The actual real-world failures of the V16 are not accurately captured from these videos. These videos are also contradictory: the first suggested good filtration, the second suggested bad (not that anyone noticed...). I'll show how the Gen5's performance can still be achieved with the V16 and, more importantly, why, for real-world mess levels. For the wrong reason, admittedly, it's nevertheless true Dyson shouldn't have released the V16 as they did. The problem seems to be suit-driven rather than the engineering.
 
Exaggerated initial mess levels indicate nothing about real-world performance. Such videos are 'entertainment' at best and not informative of any machine's capabilities, even though there's the appearance of loose correlation. It's unfortunate that despite everything out there to understand this, it's still underappreciated. Extreme initial mess concentrations need higher energies to remove quickly. We're moving to lower energies, meaning this kind of 'demonstration' will never yield good apparent results in the future. Real-world mess levels most respectable people would have in their homes can be exceptionally cleaned with very little energy. No one starts with a house full of stones and rocks, or tries to capture 30 days' worth of fine dust in 3 seconds that completely overwhelms separation systems. These videos simply represent someone 'playing in the dirt'.
It's precisely what it is, @Vacuum Facts, you're right. It's just as you said.

To be honest, even Dyson's demos across each and every major... bruh, also have relative modest messes used to demonstrate their vacuums. On both hard floors and carpets, but especially the carpets. It's completely unlike the extreme initial those stupid videos used. Really, the latter is literally someone 'playing with the dirt' - just watch the videos and see how much of a mess said people forced the machines in question to cope. Who in their right mind actively do all that daily?
The actual real-world failures of the V16 are not accurately captured from these videos. These videos are also contradictory: the first suggested good filtration, the second suggested bad (not that anyone noticed...). I'll show how the Gen5's performance can still be achieved with the V16 and, more importantly, why, for real-world mess levels. For the wrong reason, admittedly, it's nevertheless true Dyson shouldn't have released the V16 as they did. The problem seems to be suit-driven rather than the engineering.
@Vacuum Facts yes, it's true, V16's launch is really sloppy, especially for a machine this performant and advanced.

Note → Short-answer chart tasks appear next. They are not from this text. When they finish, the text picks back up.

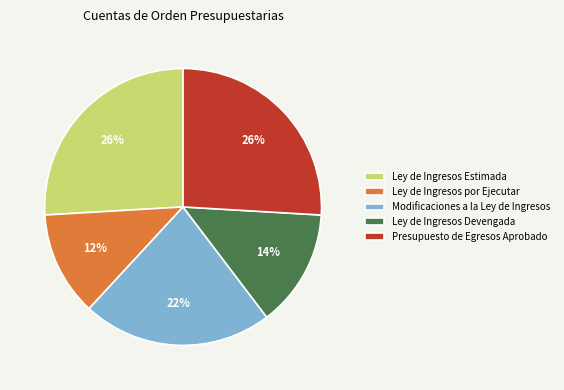

Which has a higher value, Ley de Ingresos Devengada or Ley de Ingresos por Ejecutar?

Ley de Ingresos Devengada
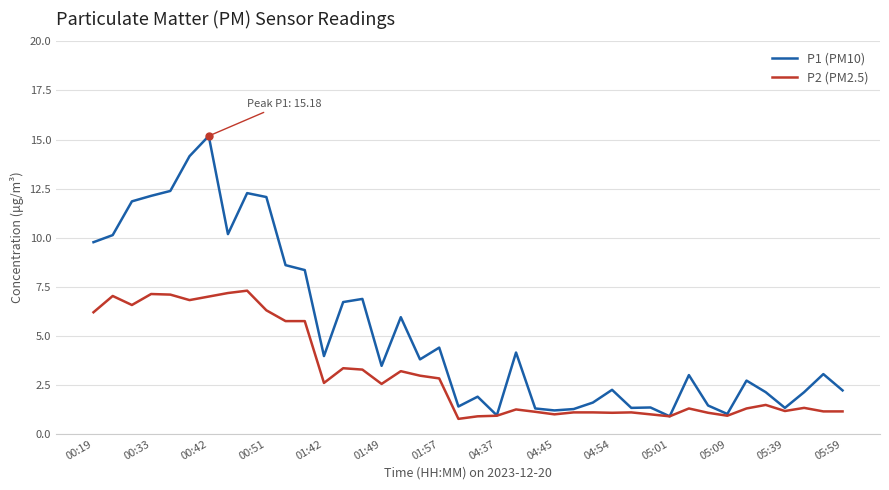

List the series in order of their peak value, highest first.

P1 (PM10), P2 (PM2.5)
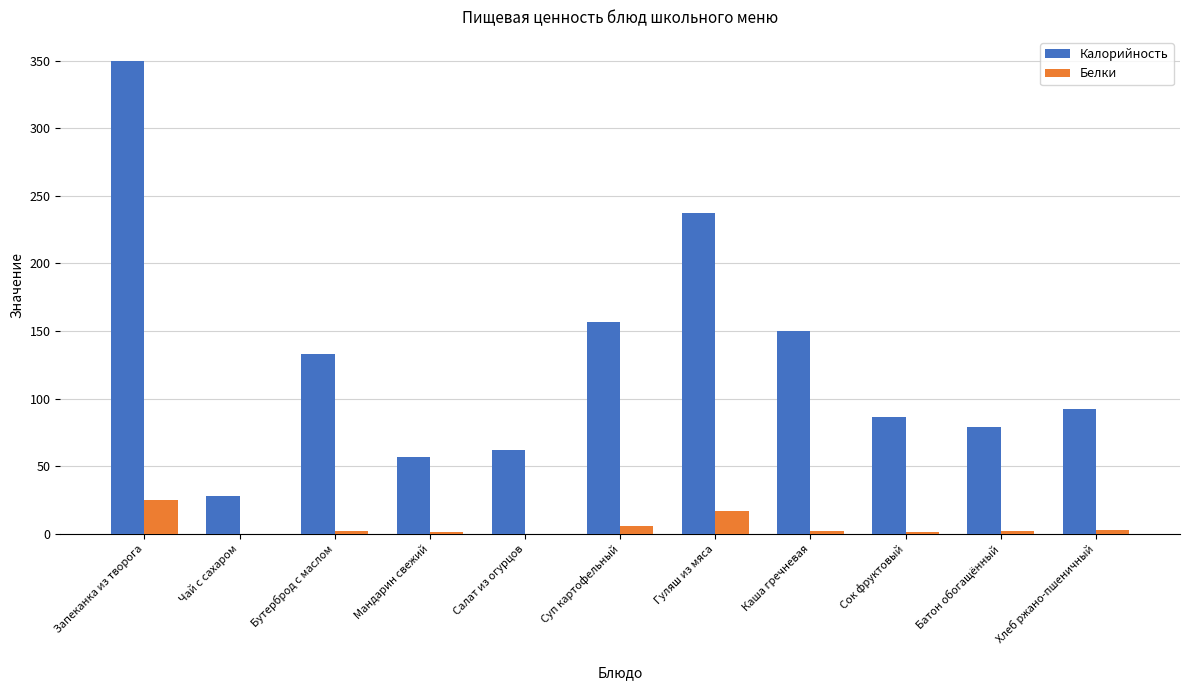

The value of Белки at Чай с сахаром is 0.0. True or false?

True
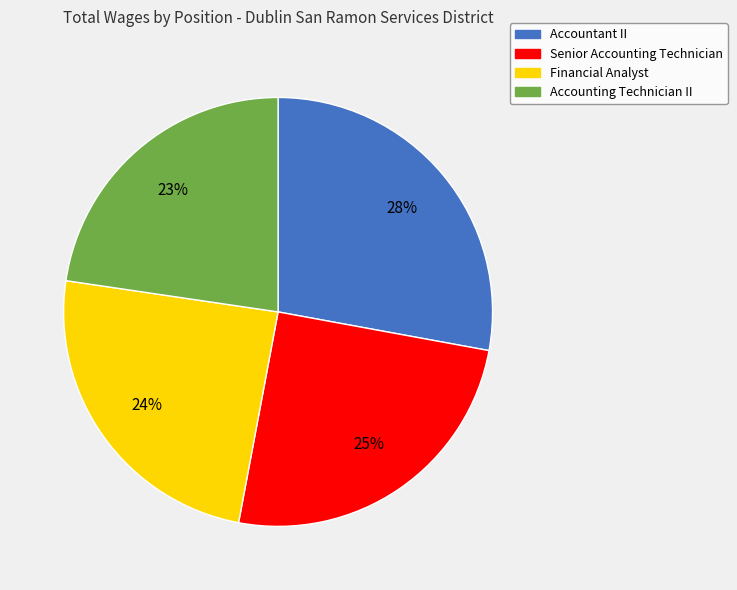

What is the largest slice in the pie chart?

Accountant II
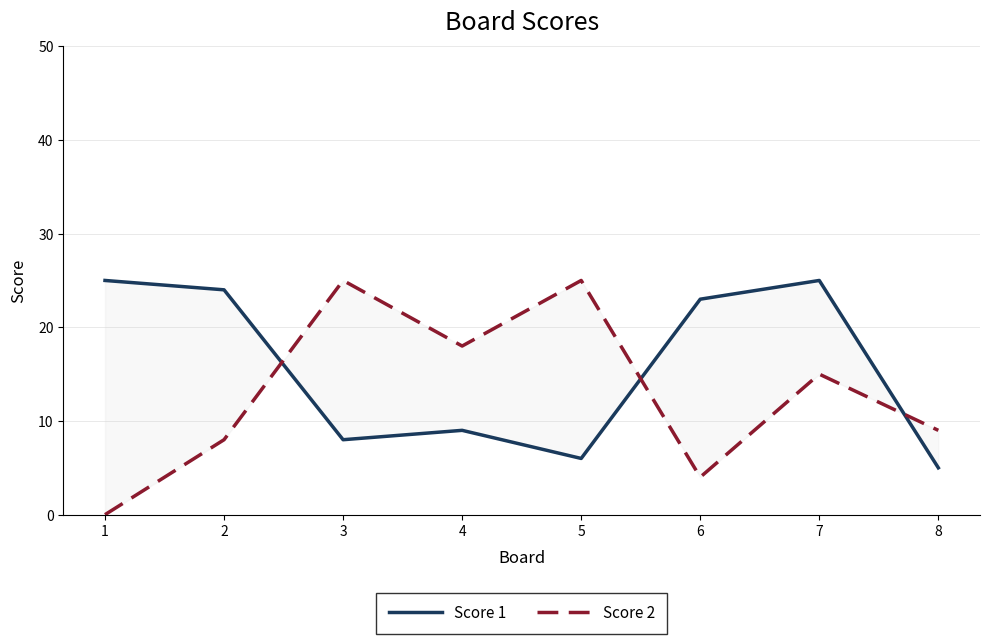

In Score 1, how many points are higher than both neighbors (excluding endpoints)?

2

https://vacuumland.org/threads/the-hack-that-can-save-pre-release-version-of-dyson-v16.46693

Also, yeah, it's true that all of this can be traced back to suits. The suits, but not in a kind you can wear - rather, it's what's slowly rotting the internal management. That explains the one big mistake in question. That above thread I linked? @Vacuum Facts it's for you! We want to know what to fix the (initial batch of) V16 like the one you're using nowadays.
 
The V16 has the horrible unswept path, shoots dust out the back and generally just looks like extremely poor pick up and suction/agitation. The hard floor test also is atrociously bad.

But @Vacuum Facts assures me that the unswept path is more like a feature that helps you overlap your passes, and that not wanting to vacuum 4" at a time is a skill issue or something like that.
 
But @Vacuum Facts assures me that the unswept path is more like a feature that helps you overlap your passes, and that not wanting to vacuum 4" at a time is a skill issue or something like that.
An unintended feature, actually. And also, it's not nearly as bad as those belts on old brush bars.

My proposed redesign of the dual-cone head addresses it.